We hope you like our project!  The kids get a big kick out of it at our house.  

Happy Haunting!

Thursday, August 22, 2013


Go to our Facebook page - Like and Share our Diliges post by September 1st and be entered to win our Diliges (Latin for Love) Tombstone!  

We'll announce the winner on Facebook and September 2nd!  Good Luck!

When Did Your Halloween Obsession Start?

Clearly, mine started much earlier than I even knew.  

My Mom dug this gem out of my grandmother's possessions while cleaning out her house.  

That's me, right there! 

Calisse, the second place winner in the 7 to 9 year old category at the Buellton store.  I remember winning this and being surprised.  I don't remember where I put that watch, though! Too bad, I sure would like to have it now.  :)

Tell us, when did you know you had a Halloween problem?  

Tuesday, August 6, 2013

DIY: Witch

One of our static props is our witch in her lair.  She has all manner of thing surrounding her from specimen jars, books on anatomy, mortar and pistol , crows, candelabras with skulls and lots of candles!  This year, we're going to add an autonomous rocking cradle - no baby, but lots of lace (hee, hee).  When we built her, we never thought we'd be blogging about our projects so we don't have many in-progress pics!  But, if anyone has questions about how we made her, let us know and we're happy to answer them all.

_Task:_
Using the Halloween blog excerpt above, give a brief reply to each of these:
1. By what date must readers like and share the Diliges post to be entered in the drawing?
2. What place did Calisse take in the 7 to 9 year old category at the Buellton store?
3. What new item is being added to the witch's lair this year?

Dataset entries:
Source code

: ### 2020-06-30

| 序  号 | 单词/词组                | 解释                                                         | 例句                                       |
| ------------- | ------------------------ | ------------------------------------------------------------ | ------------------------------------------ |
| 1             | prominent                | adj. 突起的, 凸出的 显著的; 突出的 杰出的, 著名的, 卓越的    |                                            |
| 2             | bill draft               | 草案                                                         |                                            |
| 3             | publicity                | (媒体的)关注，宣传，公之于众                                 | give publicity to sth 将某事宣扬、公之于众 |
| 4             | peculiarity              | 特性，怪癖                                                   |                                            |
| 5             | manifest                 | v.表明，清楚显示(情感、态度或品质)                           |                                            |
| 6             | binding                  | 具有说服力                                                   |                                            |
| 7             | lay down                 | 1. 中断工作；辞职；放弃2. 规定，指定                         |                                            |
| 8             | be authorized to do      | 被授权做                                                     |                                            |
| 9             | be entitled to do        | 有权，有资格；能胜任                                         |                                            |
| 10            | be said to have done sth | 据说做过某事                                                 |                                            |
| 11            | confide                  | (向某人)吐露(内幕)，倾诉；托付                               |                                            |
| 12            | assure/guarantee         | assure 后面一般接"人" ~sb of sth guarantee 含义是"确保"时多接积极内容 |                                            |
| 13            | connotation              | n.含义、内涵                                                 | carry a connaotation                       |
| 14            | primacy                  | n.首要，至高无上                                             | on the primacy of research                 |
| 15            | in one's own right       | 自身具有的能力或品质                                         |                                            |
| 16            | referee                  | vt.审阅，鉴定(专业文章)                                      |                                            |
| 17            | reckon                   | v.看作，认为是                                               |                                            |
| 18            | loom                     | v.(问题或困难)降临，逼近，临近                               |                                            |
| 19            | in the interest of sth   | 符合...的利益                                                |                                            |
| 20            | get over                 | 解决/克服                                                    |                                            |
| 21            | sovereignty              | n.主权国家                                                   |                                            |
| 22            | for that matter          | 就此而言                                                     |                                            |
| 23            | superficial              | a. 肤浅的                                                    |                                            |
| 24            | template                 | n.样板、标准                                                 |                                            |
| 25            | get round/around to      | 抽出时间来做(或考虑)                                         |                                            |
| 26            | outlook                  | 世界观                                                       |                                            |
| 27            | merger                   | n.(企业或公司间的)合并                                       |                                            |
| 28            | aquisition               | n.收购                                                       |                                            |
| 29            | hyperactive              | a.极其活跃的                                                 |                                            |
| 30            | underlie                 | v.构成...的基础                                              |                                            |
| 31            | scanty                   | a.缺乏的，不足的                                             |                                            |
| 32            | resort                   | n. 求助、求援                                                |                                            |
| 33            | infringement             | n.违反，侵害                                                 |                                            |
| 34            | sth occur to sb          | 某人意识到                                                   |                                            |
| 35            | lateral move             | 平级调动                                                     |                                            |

_Solution:_
1. September 1st
2. Second place
3. An autonomous rocking cradle